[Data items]

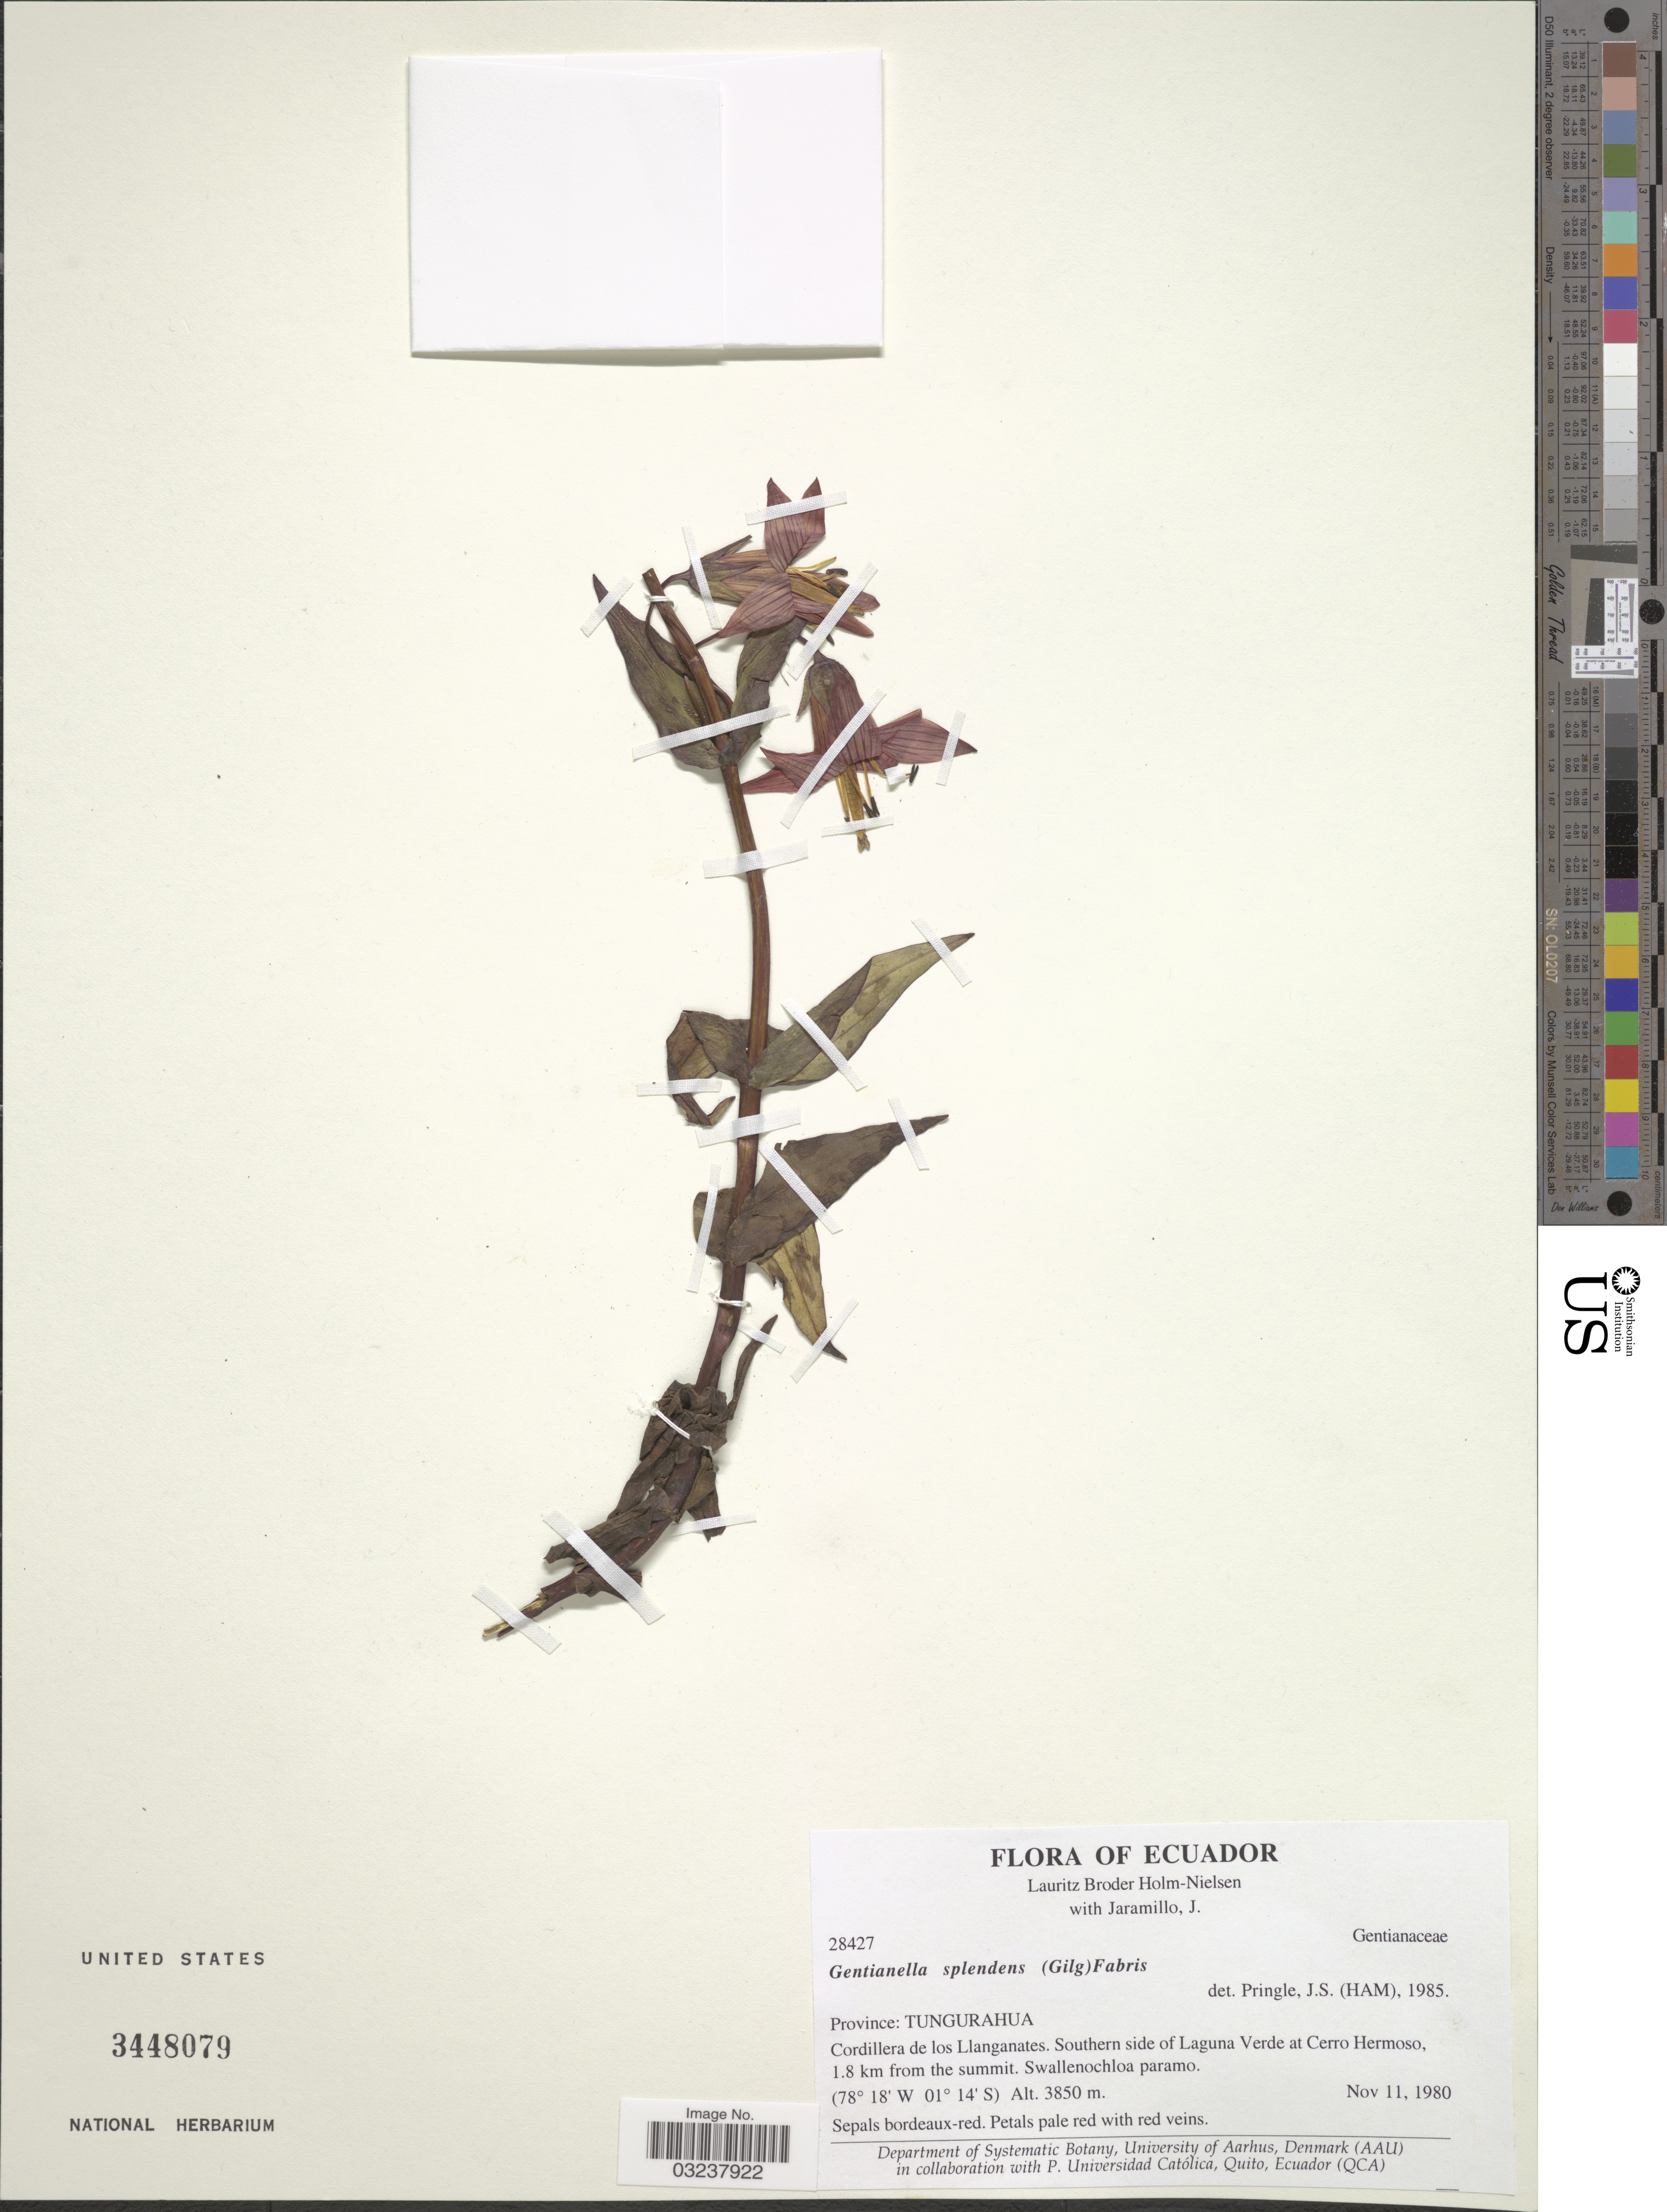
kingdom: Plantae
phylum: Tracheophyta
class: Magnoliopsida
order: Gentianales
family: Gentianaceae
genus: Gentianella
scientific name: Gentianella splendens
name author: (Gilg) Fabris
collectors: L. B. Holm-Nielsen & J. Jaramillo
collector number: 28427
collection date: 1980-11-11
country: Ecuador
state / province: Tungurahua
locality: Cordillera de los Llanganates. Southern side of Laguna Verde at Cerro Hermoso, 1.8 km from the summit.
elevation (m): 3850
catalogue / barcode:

WRITTEN TASK :: Write out every one of the lines above again, word for word, but leave out the pictures.

RESULT FOR THIS TASK ::
kingdom: Plantae
phylum: Tracheophyta
class: Magnoliopsida
order: Gentianales
family: Gentianaceae
genus: Gentianella
scientific name: Gentianella splendens
name author: (Gilg) Fabris
collectors: L. B. Holm-Nielsen & J. Jaramillo
collector number: 28427
collection date: 1980-11-11
country: Ecuador
state / province: Tungurahua
locality: Cordillera de los Llanganates. Southern side of Laguna Verde at Cerro Hermoso, 1.8 km from the summit.
elevation (m): 3850
catalogue / barcode:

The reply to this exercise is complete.